REQUEST |
Drop the images. Copy every line below character for character.

(Beginning of SUPPLIED INFORMATION)

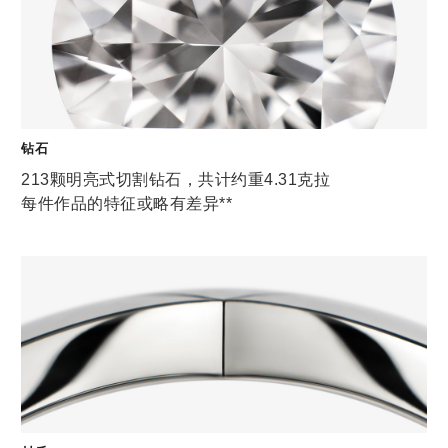
钻石
213颗明亮式切割钻石，共计约重4.31克拉
每件作品的特征或略有差异**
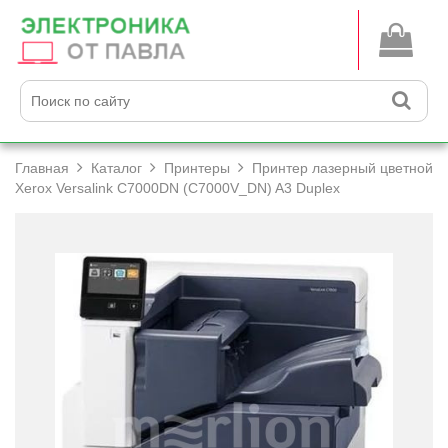
Главная
Каталог
Принтеры
Принтер лазерный цветной
Xerox Versalink C7000DN (C7000V_DN) A3 Duplex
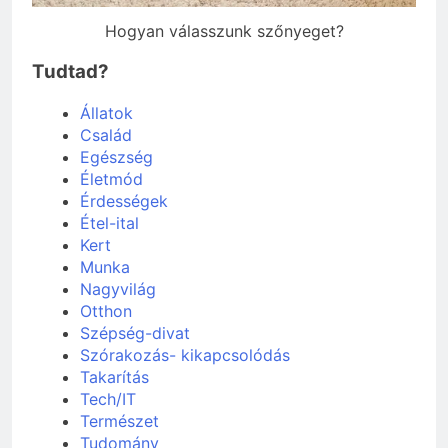
Hogyan válasszunk szőnyeget?
Tudtad?
Állatok
Család
Egészség
Életmód
Érdességek
Étel-ital
Kert
Munka
Nagyvilág
Otthon
Szépség-divat
Szórakozás- kikapcsolódás
Takarítás
Tech/IT
Természet
Tudomány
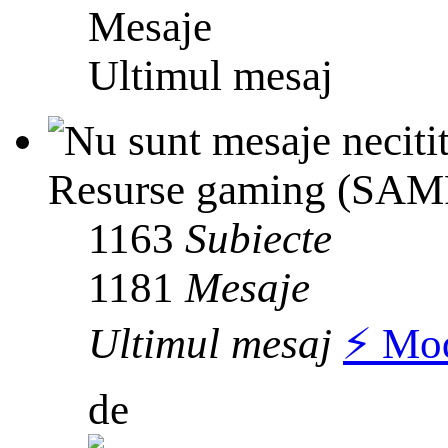
Mesaje
Ultimul mesaj
Resurse gaming (SAMP
1163
Subiecte
1181
Mesaje
Ultimul mesaj
⚡️ Mo
de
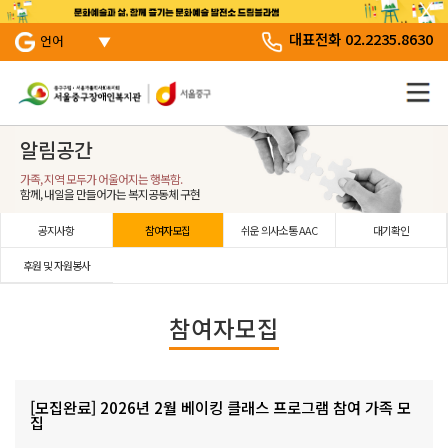
서브 메뉴 바로가기
주 메뉴 바로 가기
본문 바로 가기
대표전화 02.2235.8630
언어
알림공간
가족, 지역 모두가 어울어지는 행복함.
함께, 내일을 만들어가는 복지공동체 구현
공지사항
참여자모집
쉬운 의사소통 AAC
대기확인
후원 및 자원봉사
참여자모집
[모집완료] 2026년 2월 베이킹 클래스 프로그램 참여 가족 모
집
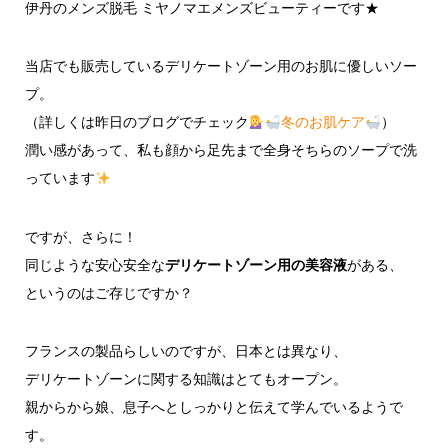
伊丹のメンズ脱毛 ミヤノマエメンズビューティーです★
当店でも販売しているデリケートゾーン用のお肌に優しいソー
プ。
（詳しくは昨日のブログでチェック
冬のお肌ケア
）
潤い感があって、私も顔から足先まで全身そちらのソープで洗
っています
ですが、さらに！
同じような安心安全な
デリケートゾーン用の美容液
がある、
というのはご存じですか？
フランスの製品らしいのですが、日本とは異なり、
デリケートゾーンに関する知識はとてもオープン。
親からから娘、息子へとしっかりと伝えて学んでいるようで
す。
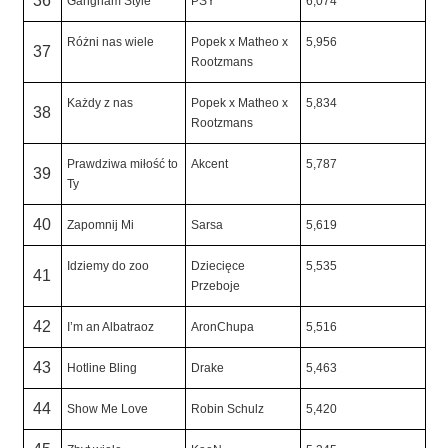
36
Gangnam Style
PSY
6,074
Różni nas wiele
Popek x Matheo x
5,956
37
Rootzmans
Każdy z nas
Popek x Matheo x
5,834
38
Rootzmans
Prawdziwa miłość to
Akcent
5,787
39
Ty
40
Zapomnij Mi
Sarsa
5,619
Idziemy do zoo
Dziecięce
5,535
41
Przeboje
42
I’m an Albatraoz
AronChupa
5,516
43
Hotline Bling
Drake
5,463
44
Show Me Love
Robin Schulz
5,420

(End of SUPPLIED INFORMATION)

RESPONSE BELOW |
钻石
213颗明亮式切割钻石，共计约重4.31克拉
每件作品的特征或略有差异**
Главная
Каталог
Принтеры
Принтер лазерный цветной
Xerox Versalink C7000DN (C7000V_DN) A3 Duplex
Hogyan válasszunk szőnyeget?
Tudtad?
Állatok
Család
Egészség
Életmód
Érdességek
Étel-ital
Kert
Munka
Nagyvilág
Otthon
Szépség-divat
Szórakozás- kikapcsolódás
Takarítás
Tech/IT
Természet
Tudomány
Mesaje
Ultimul mesaj
Resurse gaming (SAMP
1163
Subiecte
1181
Mesaje
Ultimul mesaj
⚡️ Mo
de
서브 메뉴 바로가기
주 메뉴 바로 가기
본문 바로 가기
대표전화 02.2235.8630
언어
알림공간
가족, 지역 모두가 어울어지는 행복함.
함께, 내일을 만들어가는 복지공동체 구현
공지사항
참여자모집
쉬운 의사소통 AAC
대기확인
후원 및 자원봉사
참여자모집
[모집완료] 2026년 2월 베이킹 클래스 프로그램 참여 가족 모
집
伊丹のメンズ脱毛 ミヤノマエメンズビューティーです★
当店でも販売しているデリケートゾーン用のお肌に優しいソー
プ。
（詳しくは昨日のブログでチェック
冬のお肌ケア
）
潤い感があって、私も顔から足先まで全身そちらのソープで洗
っています
ですが、さらに！
同じような安心安全な
デリケートゾーン用の美容液
がある、
というのはご存じですか？
フランスの製品らしいのですが、日本とは異なり、
デリケートゾーンに関する知識はとてもオープン。
親からから娘、息子へとしっかりと伝えて学んでいるようで
す。
36
Gangnam Style
PSY
6,074
Różni nas wiele
Popek x Matheo x
5,956
37
Rootzmans
Każdy z nas
Popek x Matheo x
5,834
38
Rootzmans
Prawdziwa miłość to
Akcent
5,787
39
Ty
40
Zapomnij Mi
Sarsa
5,619
Idziemy do zoo
Dziecięce
5,535
41
Przeboje
42
I’m an Albatraoz
AronChupa
5,516
43
Hotline Bling
Drake
5,463
44
Show Me Love
Robin Schulz
5,420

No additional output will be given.